CALCIO, INSEGNIAMO A MARCARE PRIMA A UOMO O A ZONA?
Filippo Baiocchi, allenatore dei Giovanissimi Regionali del Mantova, risponde a i nostri lettori e a quelli di Grandi Allenatori
Giovedì 28 Aprile 2016 | Redazione
Abbiamo girato a Filippo Baiocchi, allenatore dei Giovanissimi Regionali del Mantova, alcune delle risposte al primo quesito dibattuto nel gruppo Grandi Allenatori in collaborazione col nostro sito… “S’insegna prima l’uomo o la zona?” Il tecnico lombardo ha letto le considerazioni espresse da Marco Tomasetto, Marco Dario, Massimo Marangoni, Andrea Viola, William Palazzo, Vittorio Cornacchia, Fabio Pallari, Francesco Leone, Luca Bellini, Michele Pappalardo, Francesco Persico, Giuseppe Cerro e Oscar Salvetti: ecco le sue considerazioni in merito.
LE CONSIDERAZIONI DELL’ESPERTO
«In premessa tengo a precisare che ogni mia considerazione nasce da convinzioni che non hanno la pretesa di costituire verità assolute, sono adattate dal tempo in conseguenza a esperienze maturate e affrontate con spirito d'autocritica. Quando espongo qualsiasi argomento parto sempre dall’aspetto mentale ed emozionale considerando che ancor prima di giocatori o mister, siamo persone. Da questo nascono le mie convinzioni metodologiche tecniche, tattiche e gestionali. Per questo ho letto con attenzione tutti i commenti che mi sono stati girati e preferirei non valutarli singolarmente, piuttosto invito i sopra citati partecipanti al dibattito a leggere quello che segue, che è frutto delle mie riflessioni nate leggendo le loro considerazioni. Partendo dalla domanda tralascio l’aspetto tattico inerente a discussioni pro o contro i due sistemi di marcatura che riguardano soprattutto il calcio degli adulti.»
UNA POSSIBILE PROGRESSIONE CORRETTA
«Vi esprimo invece quella che credo sia la progressione corretta senza che sia precluso il fatto di allenare entrambe le situazioni congiuntamente. In ambito di calcio giovanile ho la forte convinzione che si debba insistere maggiormente sull’uno contro uno e sulla marcatura individuale, non tanto per una questione tattica ma perché sono dell’idea che aiuti a crescere giocatori di personalità, determinati e abili nel duello singolo. Questi in seguito potranno adattarsi a qualsiasi sistema di marcatura (individuale, zona o traiettoria del pallone). Credo che sia più facile adattare un “difendente” cresciuto a “uomo” alla “zona” che viceversa. Discorso a parte va fatto in merito alla lettura delle traiettorie del pallone per la quale subentra anche un importante fattore coordinativo spazio-temporale. Valuto la zona parte della tattica collettiva e che quindi si può organizzare, mentre considero marcare a uomo un’abilità individuale, un modo di essere da insegnare alla persona più che al giocatore. Penso inoltre che la marcatura a uomo incida maggiormente sul processo di responsabilizzazione del giocatore.»

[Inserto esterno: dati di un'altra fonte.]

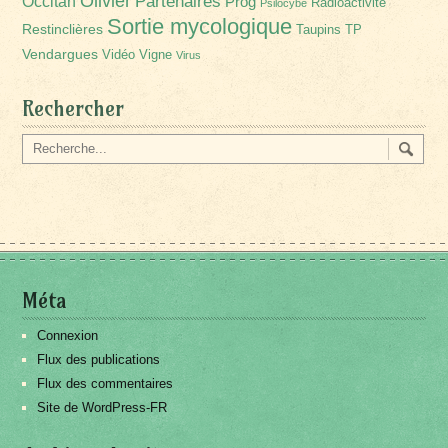
Olivier
Partenaires
Occitan
Prog
Radioactivité
Psilocybe
Sortie mycologique
Restinclières
Taupins
TP
Vendargues
Vidéo
Vigne
Virus
Rechercher
Méta
Connexion
Flux des publications
Flux des commentaires
Site de WordPress-FR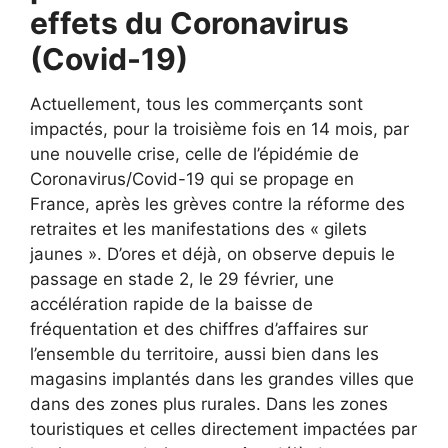
effets du Coronavirus
(Covid-19)
Actuellement, tous les commerçants sont
impactés, pour la troisième fois en 14 mois, par
une nouvelle crise, celle de l’épidémie de
Coronavirus/Covid-19 qui se propage en
France, après les grèves contre la réforme des
retraites et les manifestations des « gilets
jaunes ». D’ores et déjà, on observe depuis le
passage en stade 2, le 29 février, une
accélération rapide de la baisse de
fréquentation et des chiffres d’affaires sur
l’ensemble du territoire, aussi bien dans les
magasins implantés dans les grandes villes que
dans des zones plus rurales. Dans les zones
touristiques et celles directement impactées par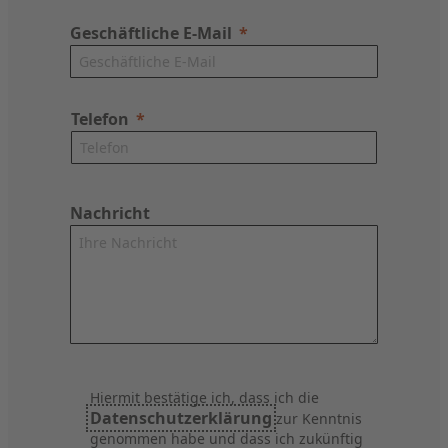
Geschäftliche E-Mail
Telefon
Nachricht
Hiermit bestätige ich, dass ich die
Datenschutzerklärung
zur Kenntnis
genommen habe und dass ich zukünftig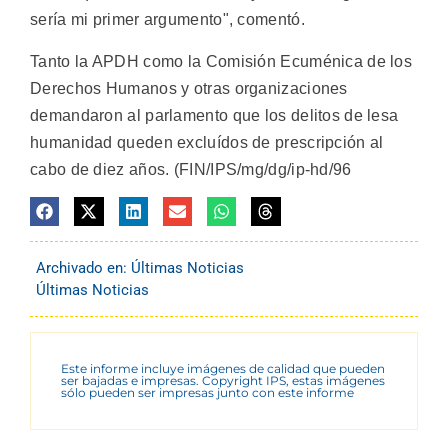
sería mi primer argumento", comentó.
Tanto la APDH como la Comisión Ecuménica de los
Derechos Humanos y otras organizaciones
demandaron al parlamento que los delitos de lesa
humanidad queden excluídos de prescripción al
cabo de diez años. (FIN/IPS/mg/dg/ip-hd/96
Archivado en:
Últimas Noticias
Últimas Noticias
Este informe incluye imágenes de calidad que pueden
ser bajadas e impresas. Copyright IPS, estas imágenes
sólo pueden ser impresas junto con este informe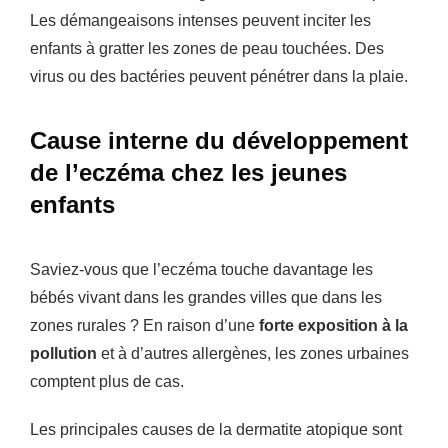
Les démangeaisons intenses peuvent inciter les
enfants à gratter les zones de peau touchées. Des
virus ou des bactéries peuvent pénétrer dans la plaie.
Cause interne du développement
de l’eczéma chez les jeunes
enfants
Saviez-vous que l’eczéma touche davantage les
bébés vivant dans les grandes villes que dans les
zones rurales ? En raison d’une
forte exposition à la
pollution
et à d’autres allergènes, les zones urbaines
comptent plus de cas.
Les principales causes de la dermatite atopique sont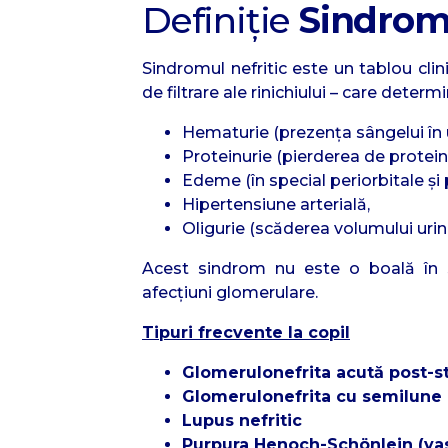
Definiție
Sindromu
Sindromul nefritic este un tablou clini
de filtrare ale rinichiului – care determi
Hematurie (prezența sângelui în u
Proteinurie (pierderea de protein
Edeme (în special periorbitale și p
Hipertensiune arterială,
Oligurie (scăderea volumului urina
Acest sindrom nu este o boală în 
afecțiuni glomerulare.
Tipuri frecvente la copil
Glomerulonefrita acută post-s
Glomerulonefrita cu semilune 
Lupus nefritic
Purpura Henoch-Schönlein (vas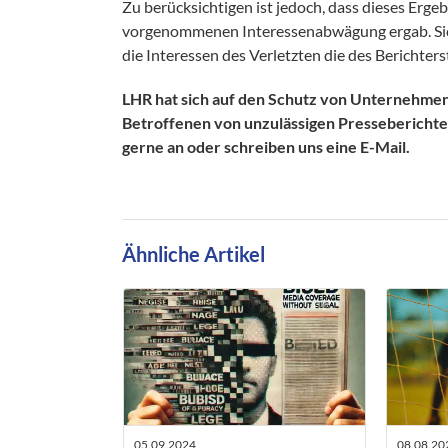
Zu berücksichtigen ist jedoch, dass dieses Ergeb
vorgenommenen Interessenabwägung ergab. Siche
die Interessen des Verletzten die des Berichter
LHR hat sich auf den Schutz von Unternehmen u
Betroffenen von unzulässigen Pressebericht
gerne an oder schreiben uns eine E-Mail.
Ähnliche Artikel
05.09.2024
08.08.20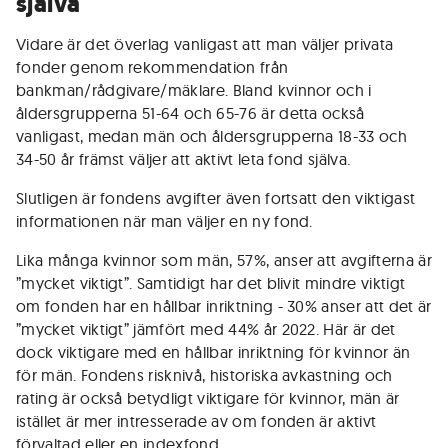
själva
Vidare är det överlag vanligast att man väljer privata
fonder genom rekommendation från
bankman/rådgivare/mäklare. Bland kvinnor och i
åldersgrupperna 51-64 och 65-76 är detta också
vanligast, medan män och åldersgrupperna 18-33 och
34-50 år främst väljer att aktivt leta fond själva.
Slutligen är fondens avgifter även fortsatt den viktigast
informationen när man väljer en ny fond.
Lika många kvinnor som män, 57%, anser att avgifterna är
”mycket viktigt”. Samtidigt har det blivit mindre viktigt
om fonden har en hållbar inriktning - 30% anser att det är
”mycket viktigt” jämfört med 44% år 2022. Här är det
dock viktigare med en hållbar inriktning för kvinnor än
för män. Fondens risknivå, historiska avkastning och
rating är också betydligt viktigare för kvinnor, män är
istället är mer intresserade av om fonden är aktivt
förvaltad eller en indexfond.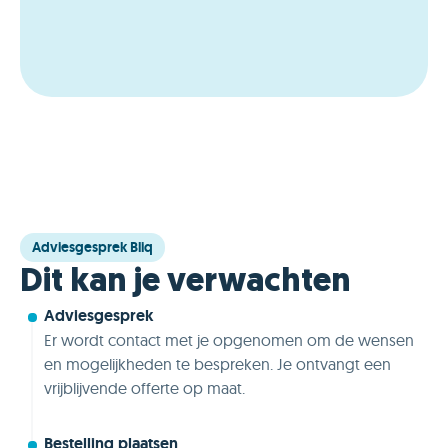
Adviesgesprek Bliq
Dit kan je verwachten
Adviesgesprek
Er wordt contact met je opgenomen om de wensen
en mogelijkheden te bespreken. Je ontvangt een
vrijblijvende offerte op maat.
Bestelling plaatsen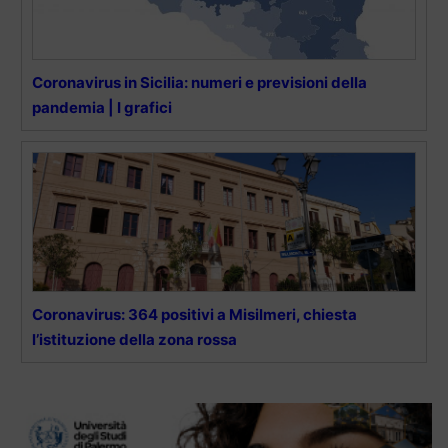
Coronavirus in Sicilia: numeri e previsioni della
pandemia | I grafici
Coronavirus: 364 positivi a Misilmeri, chiesta
l’istituzione della zona rossa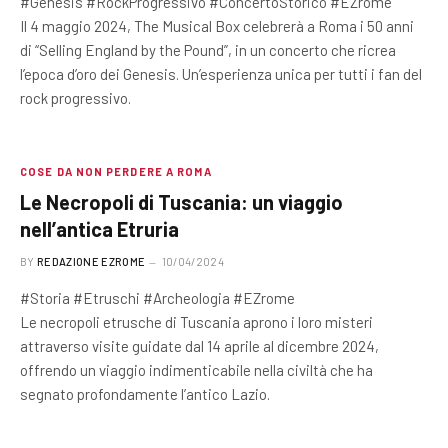
#Genesis #RockProgressivo #ConcertoStorico #EZrome
Il 4 maggio 2024, The Musical Box celebrerà a Roma i 50 anni
di “Selling England by the Pound”, in un concerto che ricrea
l’epoca d’oro dei Genesis. Un’esperienza unica per tutti i fan del
rock progressivo.
COSE DA NON PERDERE A ROMA
Le Necropoli di Tuscania: un viaggio
nell’antica Etruria
BY
REDAZIONE EZROME
10/04/2024
#Storia #Etruschi #Archeologia #EZrome
Le necropoli etrusche di Tuscania aprono i loro misteri
attraverso visite guidate dal 14 aprile al dicembre 2024,
offrendo un viaggio indimenticabile nella civiltà che ha
segnato profondamente l’antico Lazio.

A UOMO NELLA ZONA E A ZONA MENTRE SI È A UOMO
«Resta ovvio che dal punto di vista collettivo rimane comunque valido, anche marcando a uomo, il concetto di squadra stretta in fase di non possesso, disinteressandosi della zona debole del campo e facilitando densità in zona palla e relativo pressing. Queste convinzioni sono maturate anche in virtù di un’attenta analisi di quanto osservato negli ultimi anni nelle nostre massime serie (A e B), dove spesso noto lacune e difficoltà d’applicazione della marcatura a zona. Questo in parte credo avvenga a causa di un calcio che si è evoluto tatticamente e in velocità, un calcio che cerca e trova le giuste contromisure per eludere la zona stessa, ma anche per una certa carenza in molti difensori di oggi che probabilmente si presentano più evoluti ed eleganti da un punto di vista tattico, ma meno pratici e determinanti nell’uno contro uno.»